▶ TEXTE À LIRE:
========================================================================

Le tweet qui illustre cet article semble indiquer que les supporters de Wikileaks auraient organisé les cyberattaques contre Dyn. L'hypothèse apparaît peu probable, les capacités de Julian Assange et de ses troupes semblant plutôt reposer sur leur force de frappe médiatique, les fuites (leaks), que des capacités techniques qui feraient trembler le net. L'époque des hacktivistes et de leur artillerie logicielle LOIC [15] semble bien lointaine !

========================================================================

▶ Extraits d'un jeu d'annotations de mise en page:

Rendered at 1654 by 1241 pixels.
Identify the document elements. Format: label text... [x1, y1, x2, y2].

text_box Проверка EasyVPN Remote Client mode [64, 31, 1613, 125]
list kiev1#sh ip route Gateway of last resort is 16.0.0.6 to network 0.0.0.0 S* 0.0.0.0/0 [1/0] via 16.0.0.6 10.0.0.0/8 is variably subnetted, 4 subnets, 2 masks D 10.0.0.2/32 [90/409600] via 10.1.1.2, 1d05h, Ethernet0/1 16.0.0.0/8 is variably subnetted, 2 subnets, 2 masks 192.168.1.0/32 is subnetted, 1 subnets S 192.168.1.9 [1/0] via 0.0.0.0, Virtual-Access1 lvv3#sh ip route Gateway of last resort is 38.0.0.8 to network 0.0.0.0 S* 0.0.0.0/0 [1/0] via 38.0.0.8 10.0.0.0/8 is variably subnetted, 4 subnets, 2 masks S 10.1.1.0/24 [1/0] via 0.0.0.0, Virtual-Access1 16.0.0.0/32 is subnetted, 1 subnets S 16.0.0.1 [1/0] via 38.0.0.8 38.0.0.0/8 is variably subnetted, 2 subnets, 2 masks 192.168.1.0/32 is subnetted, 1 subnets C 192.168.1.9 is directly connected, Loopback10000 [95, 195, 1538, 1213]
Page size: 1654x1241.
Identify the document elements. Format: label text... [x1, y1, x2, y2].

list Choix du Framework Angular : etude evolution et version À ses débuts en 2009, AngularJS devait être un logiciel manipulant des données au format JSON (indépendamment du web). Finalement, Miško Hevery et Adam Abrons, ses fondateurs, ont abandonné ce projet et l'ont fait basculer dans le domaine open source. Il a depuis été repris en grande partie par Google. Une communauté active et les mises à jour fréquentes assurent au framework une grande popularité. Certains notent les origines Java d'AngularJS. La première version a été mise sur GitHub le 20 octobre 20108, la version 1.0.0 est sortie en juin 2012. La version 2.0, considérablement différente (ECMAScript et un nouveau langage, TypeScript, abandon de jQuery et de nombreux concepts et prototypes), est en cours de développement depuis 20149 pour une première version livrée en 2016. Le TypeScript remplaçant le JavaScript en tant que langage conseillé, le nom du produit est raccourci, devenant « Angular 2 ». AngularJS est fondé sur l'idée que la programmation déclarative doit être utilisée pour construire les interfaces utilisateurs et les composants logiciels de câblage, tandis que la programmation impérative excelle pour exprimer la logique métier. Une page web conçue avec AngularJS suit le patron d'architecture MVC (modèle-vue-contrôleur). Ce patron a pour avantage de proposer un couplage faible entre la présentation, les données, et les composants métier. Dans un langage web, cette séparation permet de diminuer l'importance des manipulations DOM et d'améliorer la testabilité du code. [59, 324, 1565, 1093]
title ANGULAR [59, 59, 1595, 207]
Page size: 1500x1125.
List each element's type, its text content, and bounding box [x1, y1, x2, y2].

========================================================================

▶ CONSIGNES:
(1) Dans le texte sur Wikileaks, reprenez le passage commençant par « Le tweet qui » et allant jusqu'à « bien lointaine ! », en substituant « attaques informatiques » à « cyberattaques ».
(2) D'après le texte sur Wikileaks, sur quoi reposent plutôt les capacités de Julian Assange et de ses troupes ?
(3) Prolongez le texte sur Wikileaks et les cyberattaques contre Dyn à la suite de sa dernière phrase.

▶ RÉPONSES:
(1)
Le tweet qui illustre cet article semble indiquer que les supporters de Wikileaks auraient organisé les attaques informatiques contre Dyn. L'hypothèse apparaît peu probable, les capacités de Julian Assange et de ses troupes semblant plutôt reposer sur leur force de frappe médiatique, les fuites (leaks), que des capacités techniques qui feraient trembler le net. L'époque des hacktivistes et de leur artillerie logicielle LOIC [15] semble bien lointaine !

(2) Sur leur force de frappe médiatique, les fuites (leaks).

(3)
Pour conclure
Il est évidemment à ce stade trop tôt pour accuser qui que ce soit, surtout sans un début d'élément de preuve. A titre personnel, la vengeance entre personnes (ego) de différentes entreprises techno et/ou cybersécurité apparait plutôt séduisante. Maintenant, le jeu à 25 bandes étant l'une des caractéristiques de nombreux services de renseignement, une franche manipulation étasunienne en vue d'accroître la pression sur la Russie ou, à l'inverse, celle des services russes à quelques jours du vote pour la présidentielle aux USA tient parfaitement la corde. Voire une tierce partie étatique (Iran, Syrie, Chine) pour qui le contexte et la séquence apparaissent comme idéal. L'hypothèse Wikileaks, malgré sa revendication, apparaît finalement peu crédible, l'intelligence de la situation les ayant conduit à se payer une bonne communication à peu de frais.


[2] https://www.ovh.com/fr/a2367.goutte-ddos-n-a-pas-fait-deborder-le-vac (à lire, magnifique communication d'OVH !)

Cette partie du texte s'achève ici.